Understanding common CAPMVM errors.

Failed to create client for Cluster default/lm-pi-homelab

failed to create client for Cluster default/lm-pi-homelab: Get \"https://192.168.10.25:6443/api?timeout=10s\

This error is expected for the first ~5mins of cluster creation. We are waiting for:

  • CAPMVM to instruct flintlock to create a MicroVM
  • The MicroVM to boot
  • Images to download and the kubelet process to start

The time to do this will vary depending on numerous factors, including your network speeds, the backing storage of your boards and how much memory is available.

If you still see the error after 5 mins, check to see whether the MicroVM booted correctly. See the troubleshooting page for MicroVMs. Common causes for failure are:

  • There is not enough RAM allocated to the MicroVM
  • The MicroVM cannot access a dhcp service or get an IP
  • The MicroVM cannot resolve addresses, so cannot pull required k8s images
  • The address chosen for the kube-vip is not free or accessible on that subnet
  • Some other kubelet issue has occurred and the service has not been able to start
  • You have overestimated your board's capacity and the MicroVM does not have enough RAM for your node to run.

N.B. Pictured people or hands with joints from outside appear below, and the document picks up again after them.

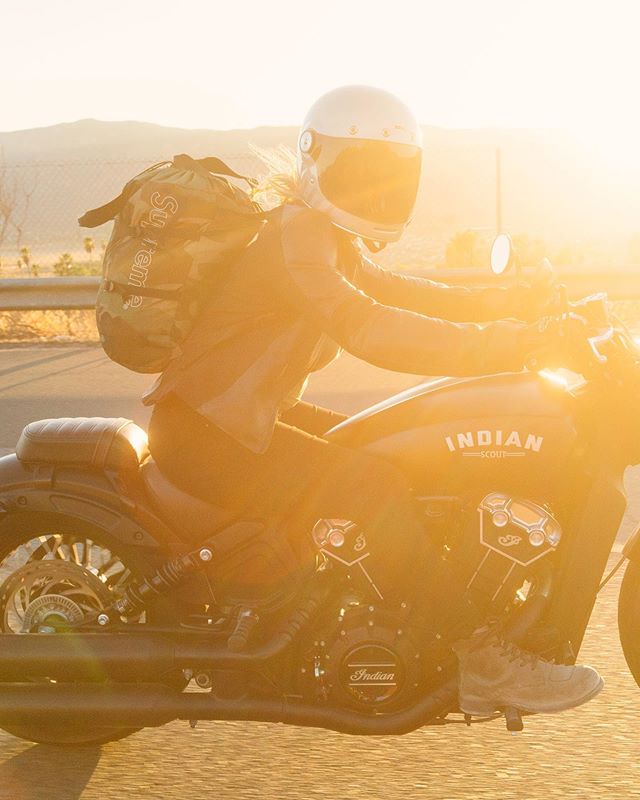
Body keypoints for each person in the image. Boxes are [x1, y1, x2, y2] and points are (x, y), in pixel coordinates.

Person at [145, 85, 603, 715]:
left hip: (237, 418)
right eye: (363, 172)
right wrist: (509, 343)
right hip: (203, 432)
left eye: (389, 175)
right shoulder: (297, 232)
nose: (376, 190)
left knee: (395, 456)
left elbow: (404, 293)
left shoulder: (320, 233)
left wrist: (514, 306)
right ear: (319, 161)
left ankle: (384, 610)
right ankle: (481, 661)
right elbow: (368, 325)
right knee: (371, 487)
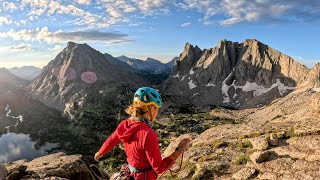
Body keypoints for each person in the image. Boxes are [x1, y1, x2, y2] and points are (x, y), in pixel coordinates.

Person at [94, 87, 191, 180]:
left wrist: (100, 152)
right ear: (152, 109)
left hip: (130, 173)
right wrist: (179, 150)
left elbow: (112, 139)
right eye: (157, 109)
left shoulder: (124, 124)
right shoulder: (148, 134)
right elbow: (159, 168)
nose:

Deleting a cluster hangs forever

Sometimes trying to delete a cluster at the wrong moment of creation (or when something went wrong with that creation to begin with) can cause a delete to hang forever.

Check the CAPMVM logs on your management cluster to see if something is obviously failing.

note

failed to create client for Cluster default/lm-pi-homelab: Get \"https://192.168.10.25:6443/api?timeout=10s\ is expected and not an issue for a delete.

If you see the following:

failed getting microvm: rpc error: code = Unavailable desc = connection error: desc = \"transport: Error while dialing dial tcp 192.168.1.216:9090: i/o timeout\

It means your flintlockd service is no longer accessible at that address.

Check that flintlock is still running on that board systemctl status flintlockd.service. Refer to the flintlock troubleshooting if it is not.

If your flintlockd service is running fine, check that the address is correct, or that it is accessible on that particular interface. You won't be able to update the address on the spec, but record the address for any manual clean up later.

To force the CAPI cluster deletion, you can edit various objects in order. Start with the MicrovmMachine and remove the finalizer.

   finalizers:
- microvmmachine.infrastructure.cluster.x-k8s.io

That should do the trick, but if not, proceed to do the same to the Machine:

  finalizers:
- machine.cluster.x-k8s.io

And again to the Cluster:

  finalizers:
- cluster.cluster.x-k8s.io

If there are any MicroVMs still running on the board, you can clean them up with hammertime or kill the firecracker processes and instruct containerd to remove the lease and clear the content store.

sudo killall firecracker

ctr -n flintlock -a /var/run/containerd-dev/containerd.sock leases ls
ctr -n flintlock -a /var/run/containerd-dev/containerd.sock leases del <id>